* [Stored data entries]

-=-=-=-=-

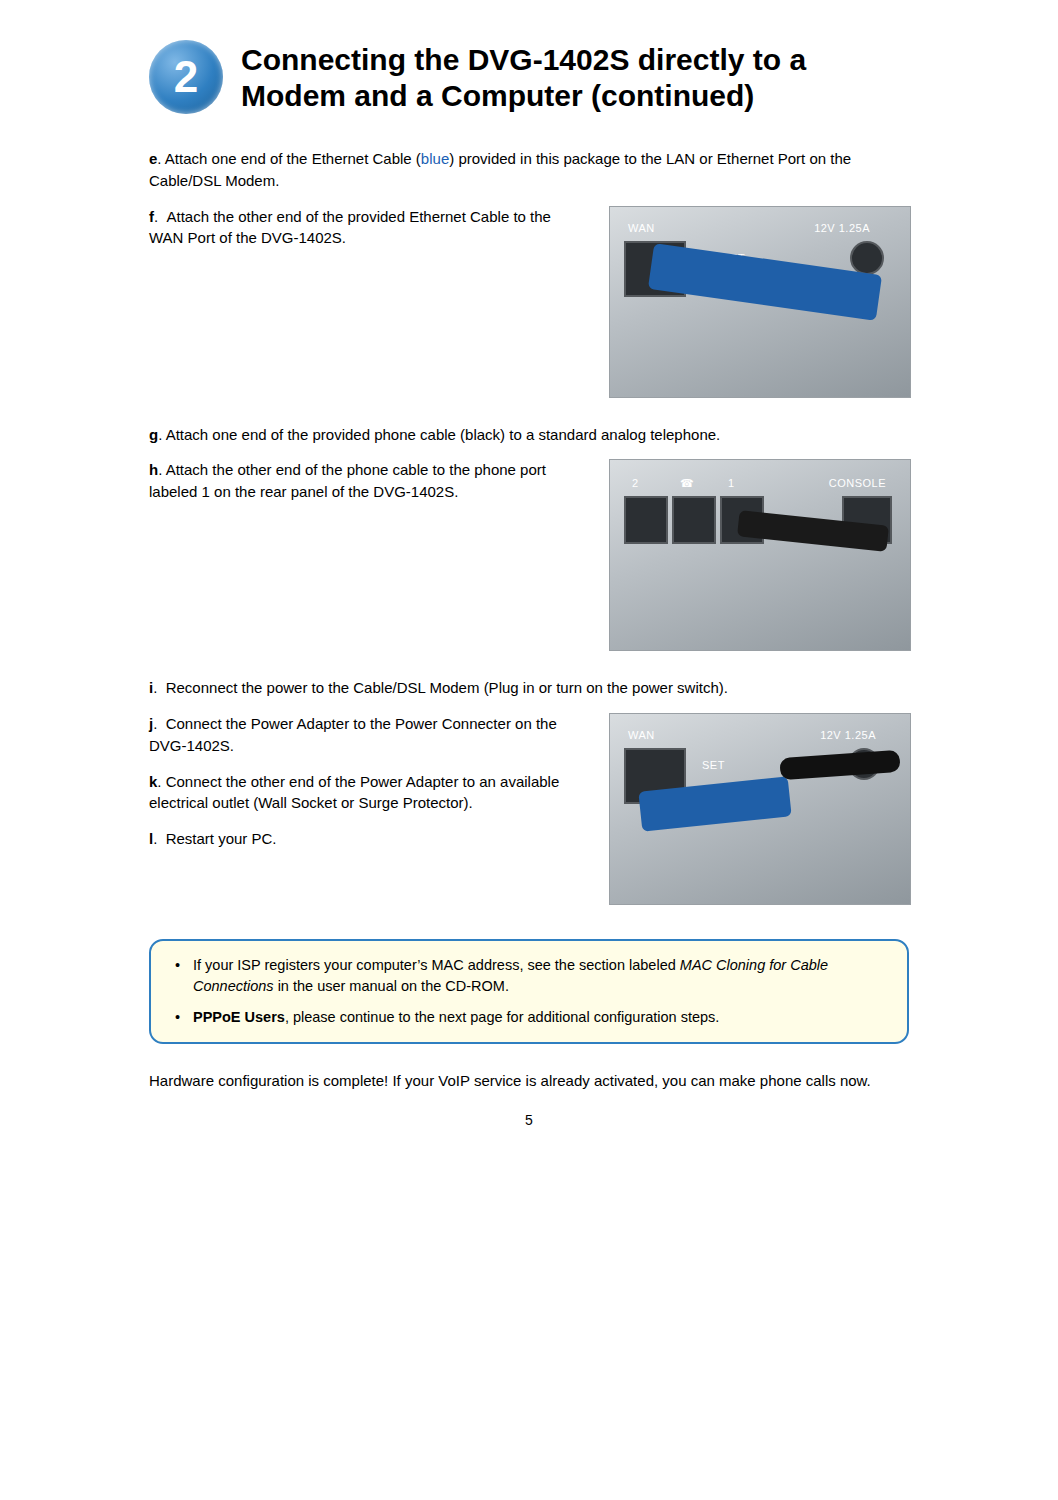2
Connecting the DVG-1402S directly to a Modem and a Computer (continued)
e. Attach one end of the Ethernet Cable (blue) provided in this package to the LAN or Ethernet Port on the Cable/DSL Modem.
f. Attach the other end of the provided Ethernet Cable to the WAN Port of the DVG-1402S.
WAN 12V 1.25A RESET
g. Attach one end of the provided phone cable (black) to a standard analog telephone.
h. Attach the other end of the phone cable to the phone port labeled 1 on the rear panel of the DVG-1402S.
2 ☎ 1 CONSOLE
i. Reconnect the power to the Cable/DSL Modem (Plug in or turn on the power switch).
j. Connect the Power Adapter to the Power Connecter on the DVG-1402S.
k. Connect the other end of the Power Adapter to an available electrical outlet (Wall Socket or Surge Protector).
l. Restart your PC.
WAN 12V 1.25A SET
If your ISP registers your computer’s MAC address, see the section labeled MAC Cloning for Cable Connections in the user manual on the CD-ROM.
PPPoE Users, please continue to the next page for additional configuration steps.
Hardware configuration is complete! If your VoIP service is already activated, you can make phone calls now.
5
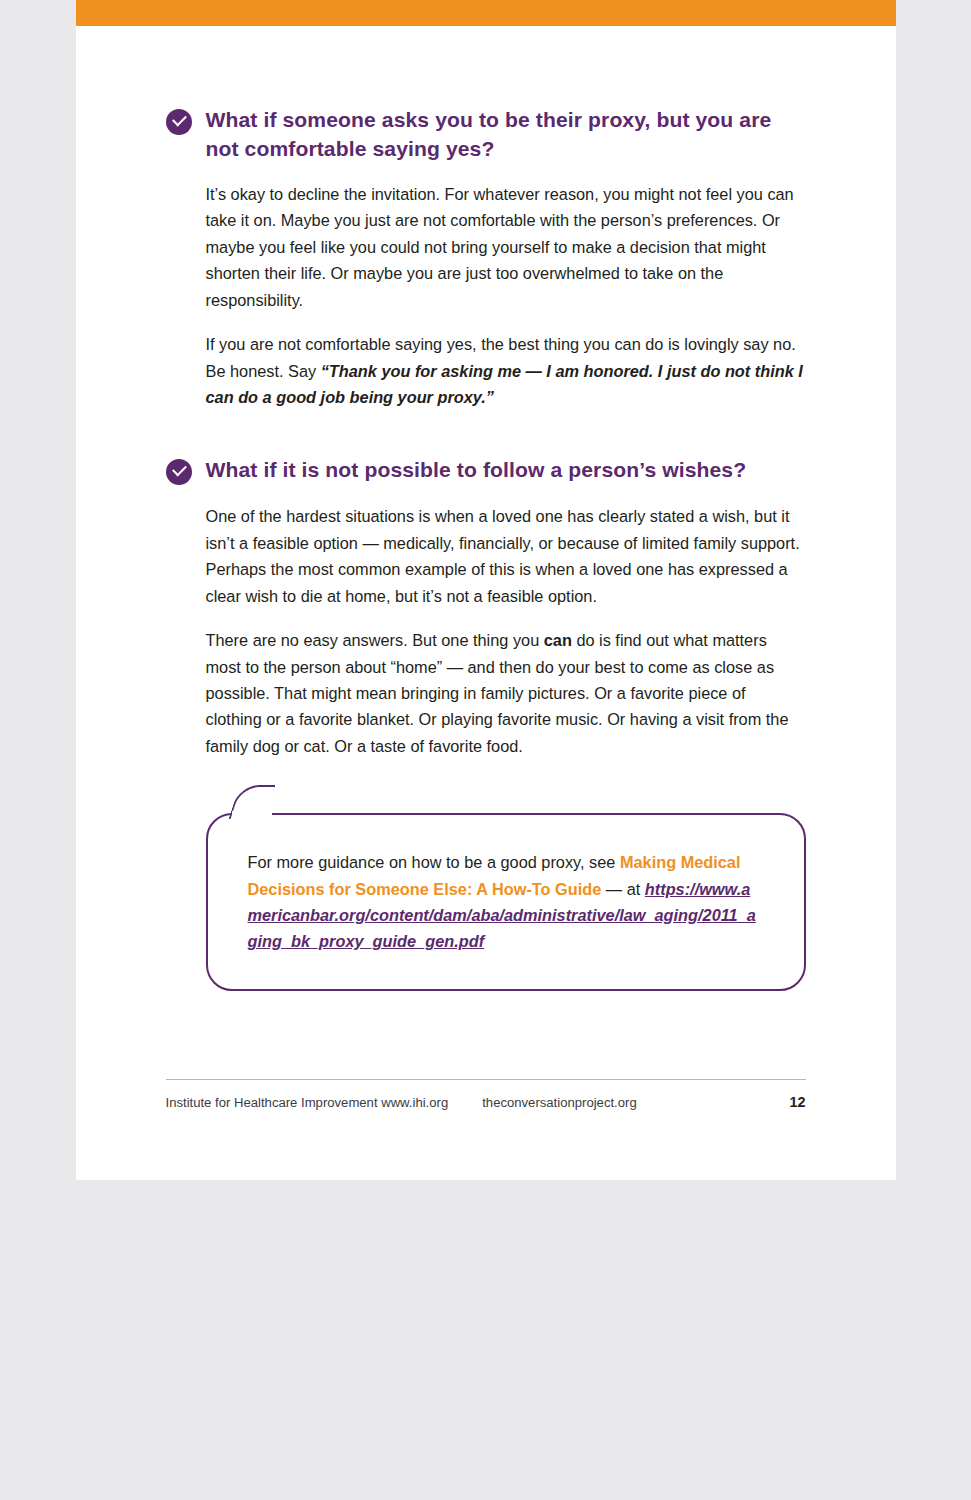What if someone asks you to be their proxy, but you are not comfortable saying yes?
It’s okay to decline the invitation. For whatever reason, you might not feel you can take it on. Maybe you just are not comfortable with the person’s preferences. Or maybe you feel like you could not bring yourself to make a decision that might shorten their life. Or maybe you are just too overwhelmed to take on the responsibility.
If you are not comfortable saying yes, the best thing you can do is lovingly say no. Be honest. Say “Thank you for asking me — I am honored. I just do not think I can do a good job being your proxy.”
What if it is not possible to follow a person’s wishes?
One of the hardest situations is when a loved one has clearly stated a wish, but it isn’t a feasible option — medically, financially, or because of limited family support. Perhaps the most common example of this is when a loved one has expressed a clear wish to die at home, but it’s not a feasible option.
There are no easy answers. But one thing you can do is find out what matters most to the person about “home” — and then do your best to come as close as possible. That might mean bringing in family pictures. Or a favorite piece of clothing or a favorite blanket. Or playing favorite music. Or having a visit from the family dog or cat. Or a taste of favorite food.
For more guidance on how to be a good proxy, see Making Medical Decisions for Someone Else: A How-To Guide — at https://www.americanbar.org/content/dam/aba/administrative/law_aging/2011_aging_bk_proxy_guide_gen.pdf
Institute for Healthcare Improvement www.ihi.org theconversationproject.org 12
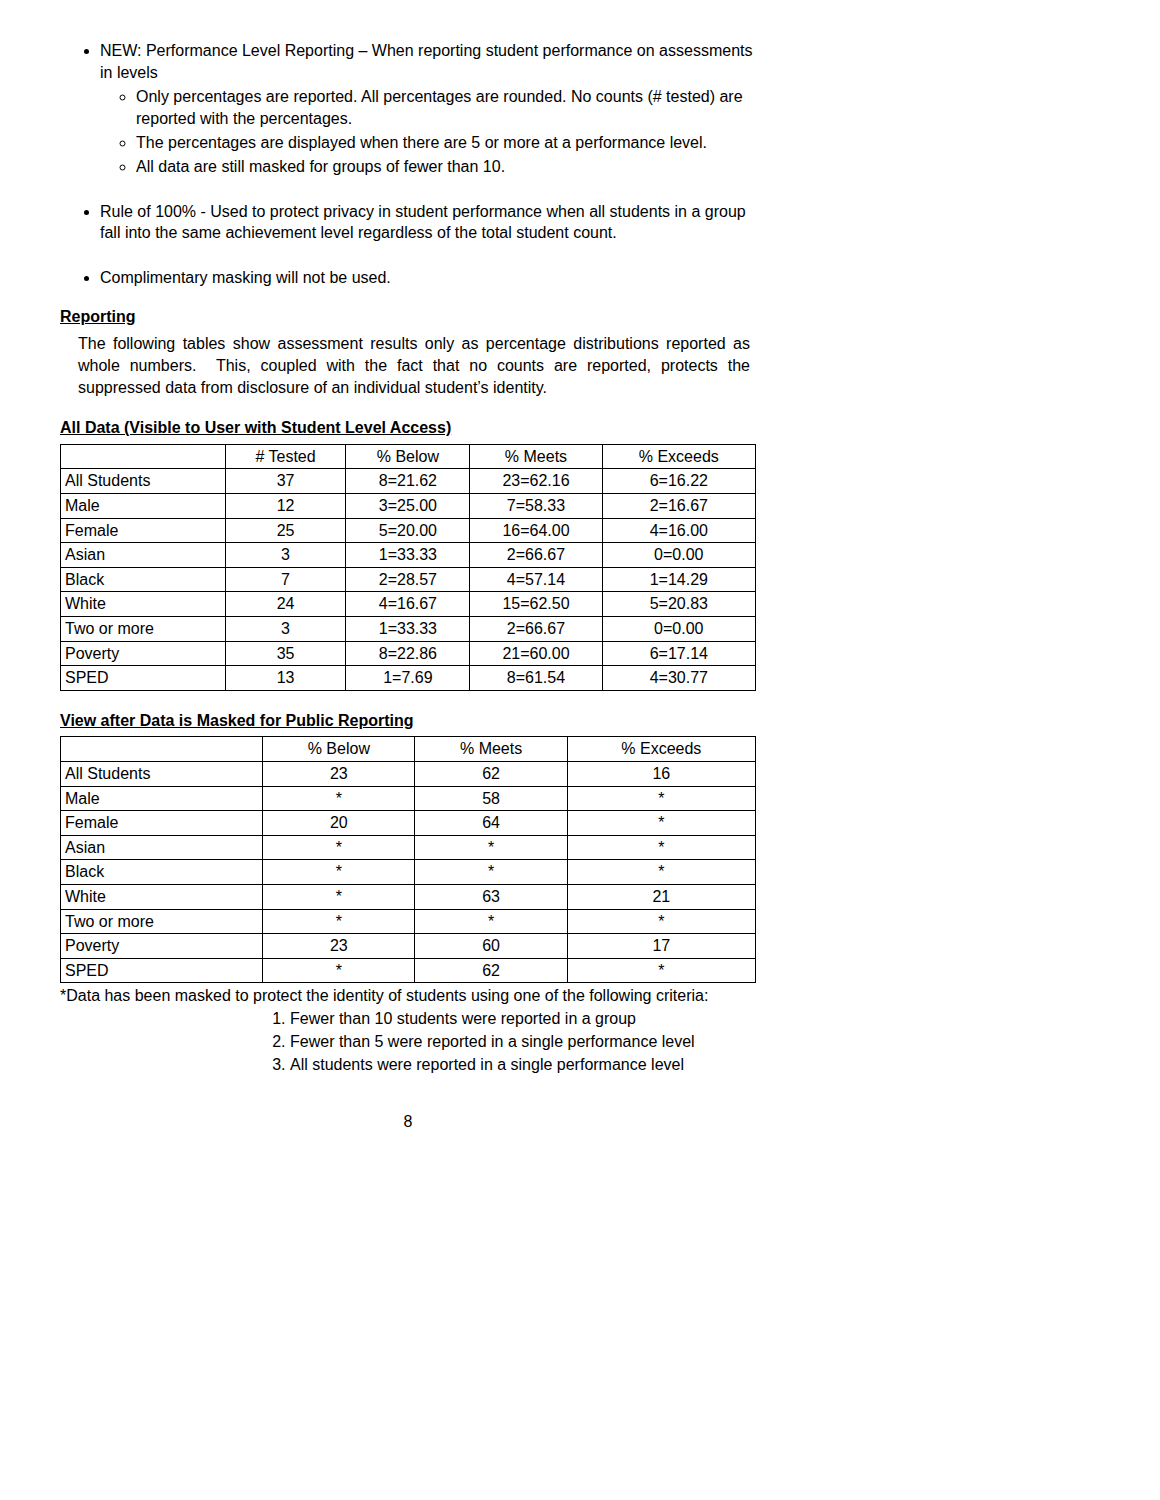NEW: Performance Level Reporting – When reporting student performance on assessments in levels
Only percentages are reported. All percentages are rounded. No counts (# tested) are reported with the percentages.
The percentages are displayed when there are 5 or more at a performance level.
All data are still masked for groups of fewer than 10.
Rule of 100% - Used to protect privacy in student performance when all students in a group fall into the same achievement level regardless of the total student count.
Complimentary masking will not be used.
Reporting
The following tables show assessment results only as percentage distributions reported as whole numbers. This, coupled with the fact that no counts are reported, protects the suppressed data from disclosure of an individual student’s identity.
All Data (Visible to User with Student Level Access)
| | # Tested | % Below | % Meets | % Exceeds |
| --- | --- | --- | --- | --- |
| All Students | 37 | 8=21.62 | 23=62.16 | 6=16.22 |
| Male | 12 | 3=25.00 | 7=58.33 | 2=16.67 |
| Female | 25 | 5=20.00 | 16=64.00 | 4=16.00 |
| Asian | 3 | 1=33.33 | 2=66.67 | 0=0.00 |
| Black | 7 | 2=28.57 | 4=57.14 | 1=14.29 |
| White | 24 | 4=16.67 | 15=62.50 | 5=20.83 |
| Two or more | 3 | 1=33.33 | 2=66.67 | 0=0.00 |
| Poverty | 35 | 8=22.86 | 21=60.00 | 6=17.14 |
| SPED | 13 | 1=7.69 | 8=61.54 | 4=30.77 |
View after Data is Masked for Public Reporting
| | % Below | % Meets | % Exceeds |
| --- | --- | --- | --- |
| All Students | 23 | 62 | 16 |
| Male | * | 58 | * |
| Female | 20 | 64 | * |
| Asian | * | * | * |
| Black | * | * | * |
| White | * | 63 | 21 |
| Two or more | * | * | * |
| Poverty | 23 | 60 | 17 |
| SPED | * | 62 | * |
*Data has been masked to protect the identity of students using one of the following criteria:
Fewer than 10 students were reported in a group
Fewer than 5 were reported in a single performance level
All students were reported in a single performance level
8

-=-=-=-=-

* [TRY IT] Please set the data above down exactly, with the pictures removed.

* [RESPONSE FOR THIS EXERCISE]
2
Connecting the DVG-1402S directly to a Modem and a Computer (continued)
e. Attach one end of the Ethernet Cable (blue) provided in this package to the LAN or Ethernet Port on the Cable/DSL Modem.
f. Attach the other end of the provided Ethernet Cable to the WAN Port of the DVG-1402S.
WAN 12V 1.25A RESET
g. Attach one end of the provided phone cable (black) to a standard analog telephone.
h. Attach the other end of the phone cable to the phone port labeled 1 on the rear panel of the DVG-1402S.
2 ☎ 1 CONSOLE
i. Reconnect the power to the Cable/DSL Modem (Plug in or turn on the power switch).
j. Connect the Power Adapter to the Power Connecter on the DVG-1402S.
k. Connect the other end of the Power Adapter to an available electrical outlet (Wall Socket or Surge Protector).
l. Restart your PC.
WAN 12V 1.25A SET
If your ISP registers your computer’s MAC address, see the section labeled MAC Cloning for Cable Connections in the user manual on the CD-ROM.
PPPoE Users, please continue to the next page for additional configuration steps.
Hardware configuration is complete! If your VoIP service is already activated, you can make phone calls now.
5
What if someone asks you to be their proxy, but you are not comfortable saying yes?
It’s okay to decline the invitation. For whatever reason, you might not feel you can take it on. Maybe you just are not comfortable with the person’s preferences. Or maybe you feel like you could not bring yourself to make a decision that might shorten their life. Or maybe you are just too overwhelmed to take on the responsibility.
If you are not comfortable saying yes, the best thing you can do is lovingly say no. Be honest. Say “Thank you for asking me — I am honored. I just do not think I can do a good job being your proxy.”
What if it is not possible to follow a person’s wishes?
One of the hardest situations is when a loved one has clearly stated a wish, but it isn’t a feasible option — medically, financially, or because of limited family support. Perhaps the most common example of this is when a loved one has expressed a clear wish to die at home, but it’s not a feasible option.
There are no easy answers. But one thing you can do is find out what matters most to the person about “home” — and then do your best to come as close as possible. That might mean bringing in family pictures. Or a favorite piece of clothing or a favorite blanket. Or playing favorite music. Or having a visit from the family dog or cat. Or a taste of favorite food.
For more guidance on how to be a good proxy, see Making Medical Decisions for Someone Else: A How-To Guide — at https://www.americanbar.org/content/dam/aba/administrative/law_aging/2011_aging_bk_proxy_guide_gen.pdf
Institute for Healthcare Improvement www.ihi.org theconversationproject.org 12
NEW: Performance Level Reporting – When reporting student performance on assessments in levels
Only percentages are reported. All percentages are rounded. No counts (# tested) are reported with the percentages.
The percentages are displayed when there are 5 or more at a performance level.
All data are still masked for groups of fewer than 10.
Rule of 100% - Used to protect privacy in student performance when all students in a group fall into the same achievement level regardless of the total student count.
Complimentary masking will not be used.
Reporting
The following tables show assessment results only as percentage distributions reported as whole numbers. This, coupled with the fact that no counts are reported, protects the suppressed data from disclosure of an individual student’s identity.
All Data (Visible to User with Student Level Access)
| | # Tested | % Below | % Meets | % Exceeds |
| --- | --- | --- | --- | --- |
| All Students | 37 | 8=21.62 | 23=62.16 | 6=16.22 |
| Male | 12 | 3=25.00 | 7=58.33 | 2=16.67 |
| Female | 25 | 5=20.00 | 16=64.00 | 4=16.00 |
| Asian | 3 | 1=33.33 | 2=66.67 | 0=0.00 |
| Black | 7 | 2=28.57 | 4=57.14 | 1=14.29 |
| White | 24 | 4=16.67 | 15=62.50 | 5=20.83 |
| Two or more | 3 | 1=33.33 | 2=66.67 | 0=0.00 |
| Poverty | 35 | 8=22.86 | 21=60.00 | 6=17.14 |
| SPED | 13 | 1=7.69 | 8=61.54 | 4=30.77 |
View after Data is Masked for Public Reporting
| | % Below | % Meets | % Exceeds |
| --- | --- | --- | --- |
| All Students | 23 | 62 | 16 |
| Male | * | 58 | * |
| Female | 20 | 64 | * |
| Asian | * | * | * |
| Black | * | * | * |
| White | * | 63 | 21 |
| Two or more | * | * | * |
| Poverty | 23 | 60 | 17 |
| SPED | * | 62 | * |
*Data has been masked to protect the identity of students using one of the following criteria:
Fewer than 10 students were reported in a group
Fewer than 5 were reported in a single performance level
All students were reported in a single performance level
8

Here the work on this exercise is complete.